Last week the New York Times published an article by critic Blake Gopnik asserting that there is no such thing as “NFT art.” He reasoned that the NFT is a mere certificate whose existence has nothing to do with the art itself. This view is widespread among established figures in the art world; a few weeks earlier curator Christiane Paul wrote an editorial in The Art Newspaper about how the NFT market has artificially narrowed the public’s perception of what digital art can be, and used the same distinction of art vs. certificate. But the more time you spend with NFTs, the harder it seems to separate them. There are hundreds of artists who earn a living by making motion graphics for the entertainment industry, or live visuals for musicians. Now the financial opportunity offered by the NFT markets lets them make work that has no other application. What is this if not “NFT art”? It’s true that “NFT art” doesn’t say anything about medium or style—in other words, it doesn’t provide any of the formal information that art professionals are used to getting from categorical labels. And yet, broad and baggy as it is, “NFT art” is useful as shorthand for a phenomenon, for the appearance of a new market that has too many implications to spell out each time it’s mentioned. (I don’t often say “NFT art” myself, though I do use “NFTs” to mean the same thing, which draws the wrath of Twitter pedants who object to the conflation of the art and sales mechanism.) Equally cringeworthy retronyms like “trad art” and “art world art” get tossed around in NFT-related discussions. Like “NFT art,” they describe art in social terms rather than formal ones. If you take art’s social context for granted, as many art professionals seem to do, these new terms can sound awkward or redundant. But if you write them off as such, you might not see how things are changing.
It’s also important to remember that in some cases “NFT art” can be a formal descriptor, too. It can refer to projects that address the relations and transactions encoded in the NFT’s smart contract—conceptual art similar in principle to works by Maria Eichhorn, who foregrounds the financial and legal arrangements that art institutions make with artists and staff, or by Cameron Rowland, who uses institutional budgets to intervene in the legal and financial systems that perpetuate racial inequality. (This is another reason why questions like “Are NFTs art?” sound either small-minded or wrongheaded: way back in the twentieth century we learned that anything can be art if an artist makes it so.) “NFT art” of the medium-specific variety has been a major focus of the conversations and criticism published on Outland so far. Sarah Friend and Lauren Lee McCarthy are two artists whose participatory works explore how everyday technologies mesh with obligation and trust; they talked about using NFTs in ways that downplay the commercial aspect of transactions, to highlight how the token stands in for emotional investment in relationships. Pak’s Lost Poets is a project that started last September when 65,536 tokens were released for sale. Collectors later named their “poets” and assigned them utterances that add up to a Borgesian library whose final form still remains unknown. “Modern museum culture is grounded in free or low-cost access to art, but Pak works in a new model, one always and ineluctably rooted in capital as it generates investment from viewers-owners, rather than donors and board members,” A.V. Marraccini writes in an essay that defines the ambitions of Pak’s project. “In making conceptual art collective, and requiring a substantial financial buy-in to participate, Pak renders the genre sexy, exciting, and somehow new to viewers-owners, who then willingly create community around the work themselves.”

Information shown =>
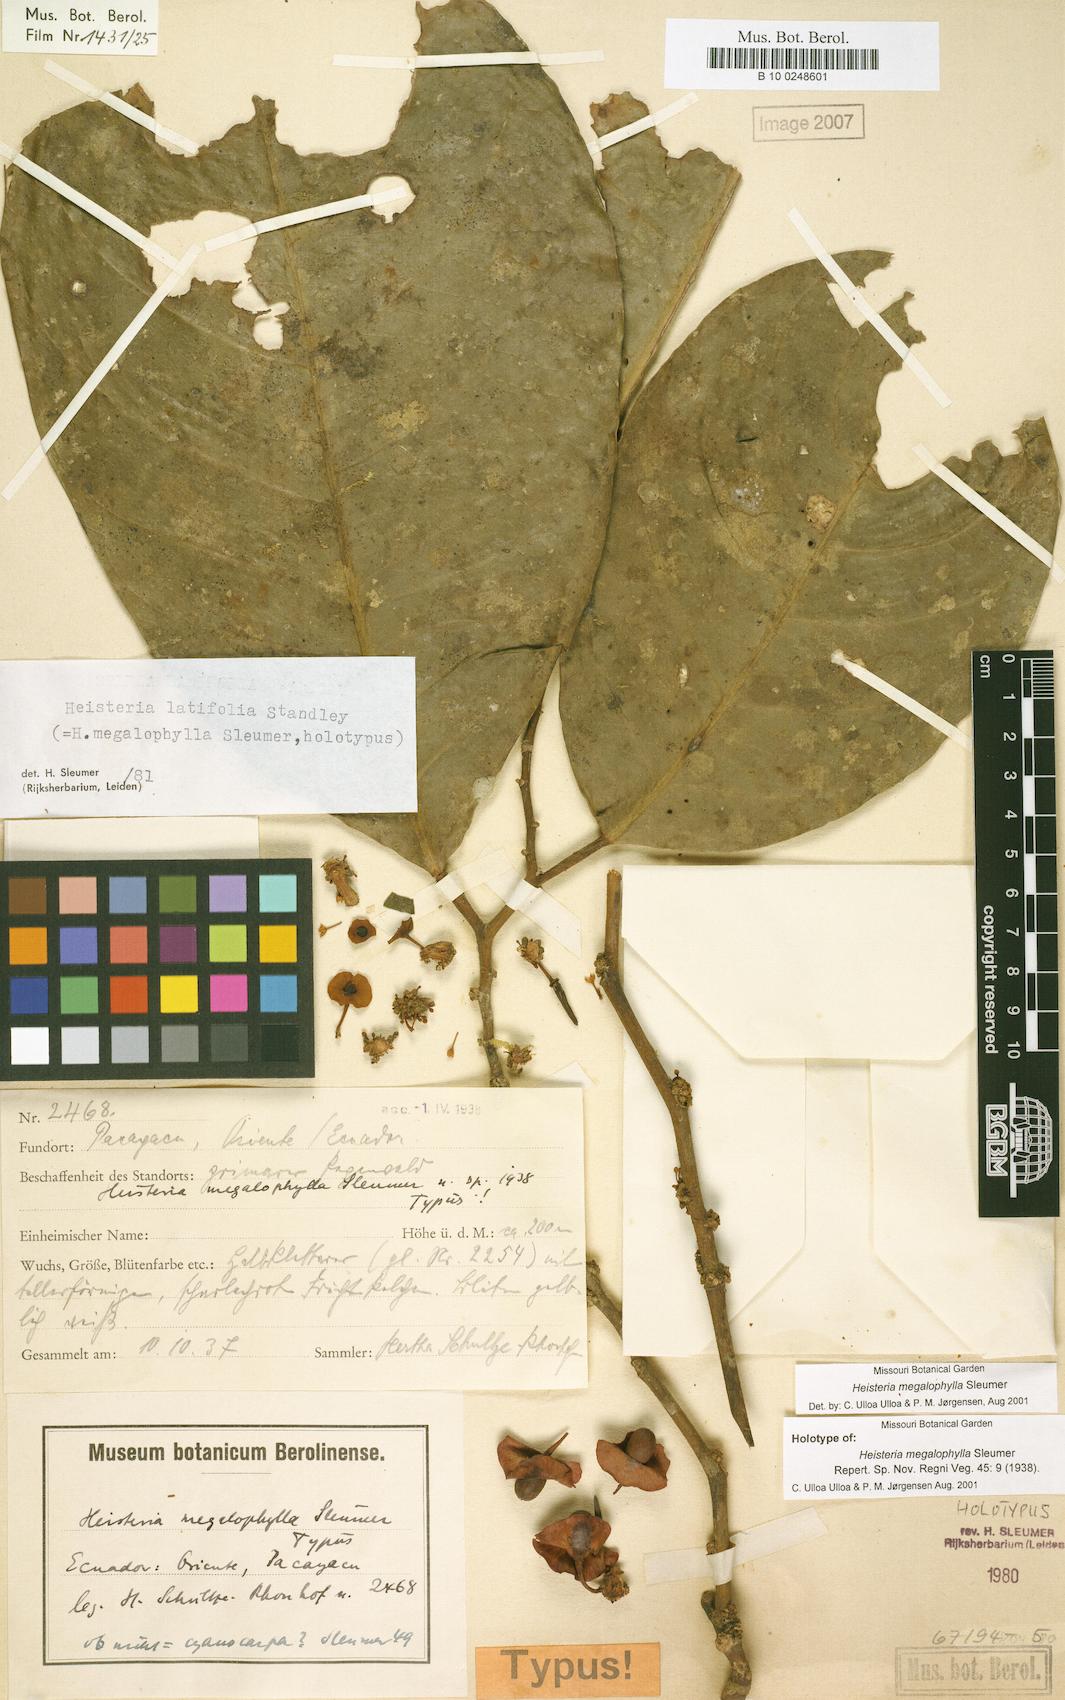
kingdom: Plantae
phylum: Tracheophyta
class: Magnoliopsida
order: Santalales
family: Erythropalaceae
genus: Heisteria
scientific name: Heisteria latifolia
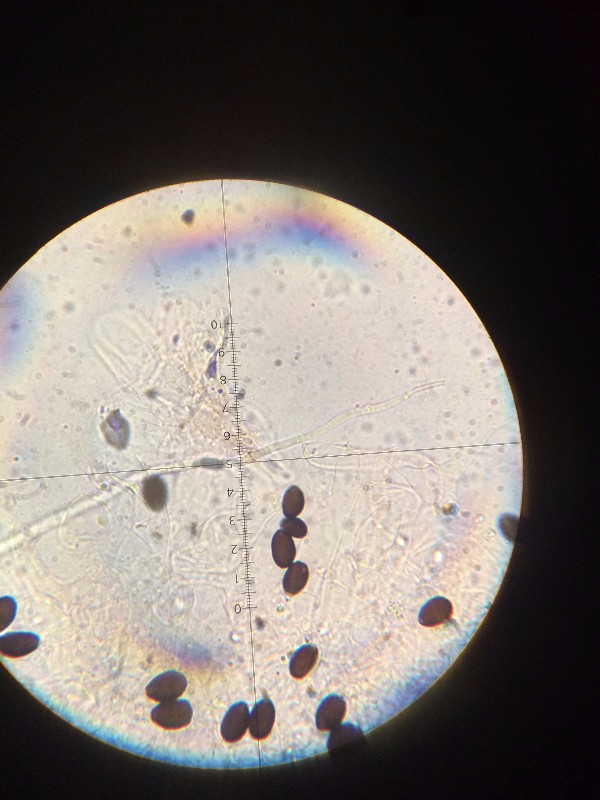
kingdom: Fungi
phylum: Basidiomycota
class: Agaricomycetes
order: Agaricales
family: Psathyrellaceae
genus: Parasola
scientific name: Parasola plicatilis
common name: plæne-hjulhat
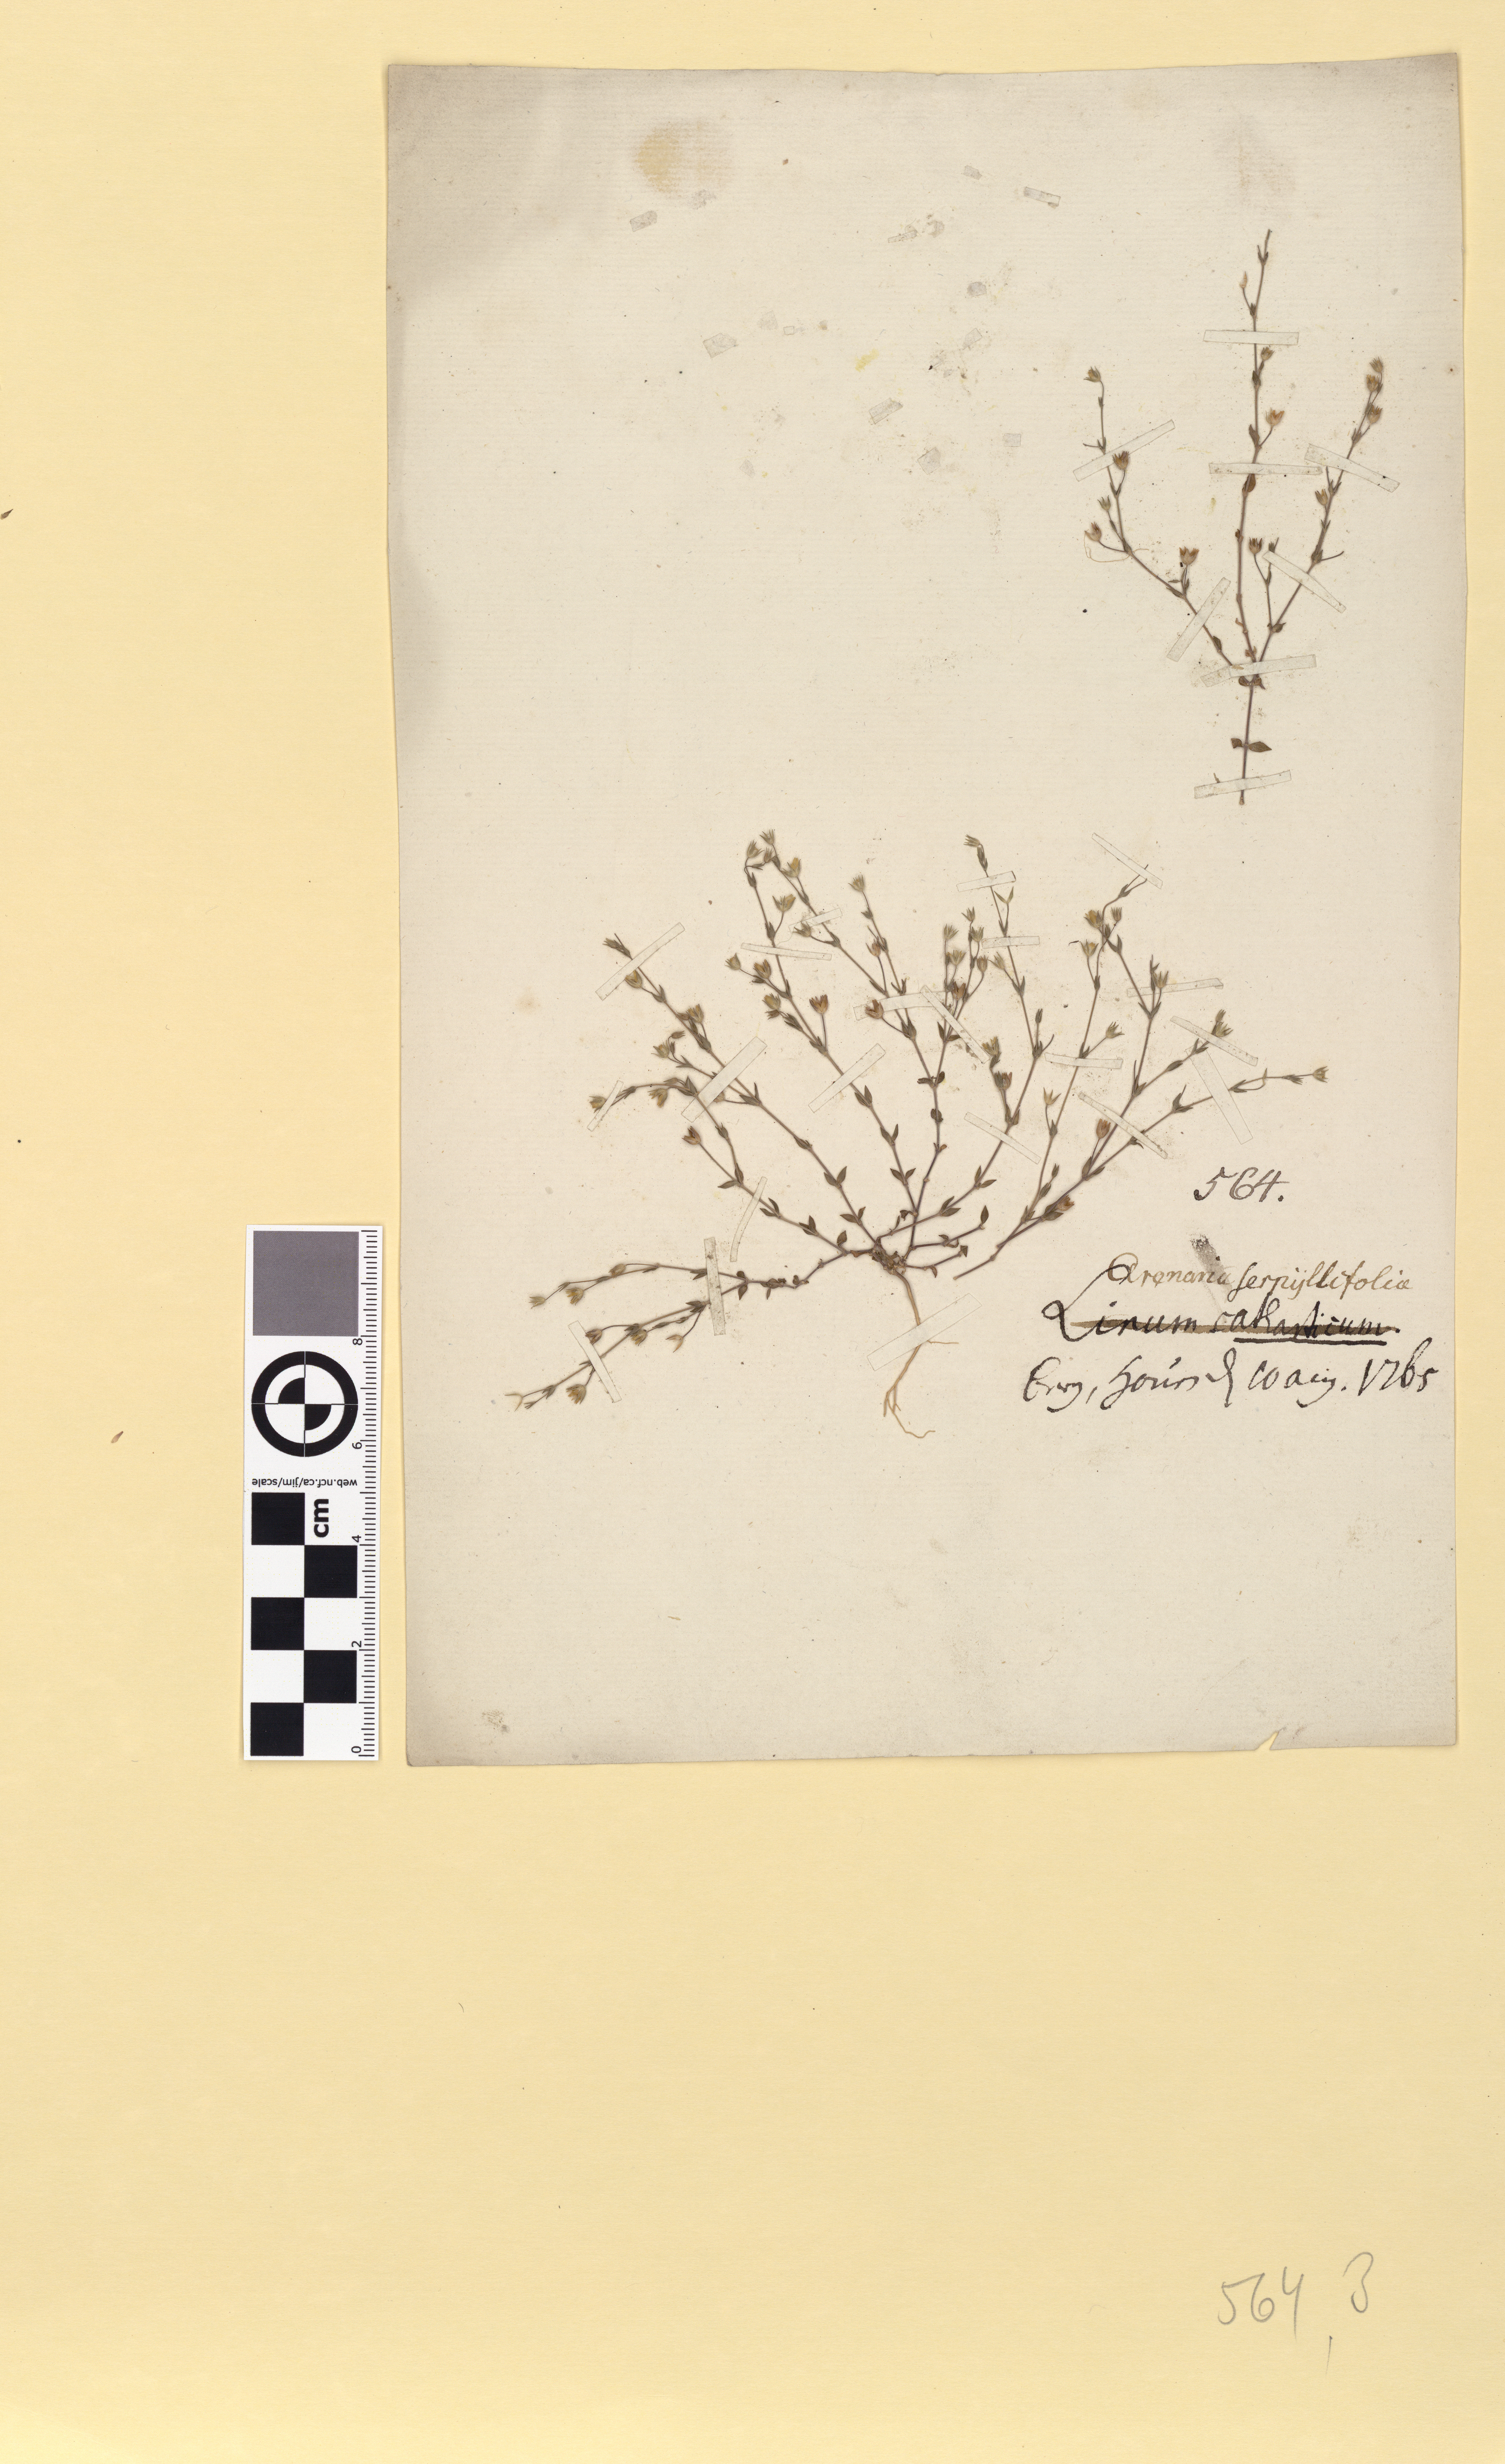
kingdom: Plantae
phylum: Tracheophyta
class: Magnoliopsida
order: Caryophyllales
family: Caryophyllaceae
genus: Arenaria
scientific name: Arenaria serpyllifolia
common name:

Task requirements =>
a) According to the piece on NFT art, how many tokens were released for sale when Pak's Lost Poets project began?
b) Extend the piece on NFT art past its final sentence.

The responses =>
a) 65,536 tokens.

b)
Kevin Buist coined the term “ectogame” to describe projects like Lost Poets, or Sarah Friend’s Off, where NFTs are sold as entry passes or game pieces in a participatory work. In projects like Pak’s and Friend’s, the “rules” of the ectogame are secrets of the artists, left for NFT collectors to decipher through experimentation and play. In other cases, the initial NFT series holds the promise of a playable game that just hasn’t been developed yet. Michael Thomsen wrote about one such project that didn’t fulfill its promise. The Settlements could have been a strategy game about conquest and trade in a fantasy world, and diehard collectors still hoped to figure out how to realize it months after the creator moved on. Even in its failure, Thomsen argued, The Settlements points to the conceptual promise of NFTs. “The self-evident reality that there is often, or always, no there there with NFTs is part of what gives them power,” he writes. “It creates negative space that can be filled with entrepreneurial optimism, which, like a painted face or an artificial bouffant, can draw attention that becomes its own reason for being.”
Blockchain technologies offer opportunities for conceptual gambits beyond NFTs and the social connections they foster. Some such works were discussed in a dialogue between Devin Kenny and Coleman Collins, two artists who work with the feedback loops between technology and social change. Kenny’s What Would Upski Think? is a computer rigged to mine the cryptocurrency Monero, which is then sold for dollars and donated to bail funds. The work is a proposal, an installation displaying software that anyone can run on a home computer. Collins’s GuiltCoin is an ERC-20 token whose sale and promotion function as prompts for discussion about past and present injustices, and how they are understood in terms of money and debt. Rhea Myers’s work with NFTs is usually not participatory or easily sellable. Instead she examines the form of the blockchain token, and how it reifies notions of secrecy and authenticity. As she said in a conversation with theorist McKenzie Wark, she’s also interested in how NFTs purify the ownership of art. “Conceptual art’s use of information technology, its challenge to existing systems of ownership, exhibition, and exchange, are recuperated through certificates of ownership,” she said. “I recognized this as a template for crypto art—conceptual art as million-dollar goods.”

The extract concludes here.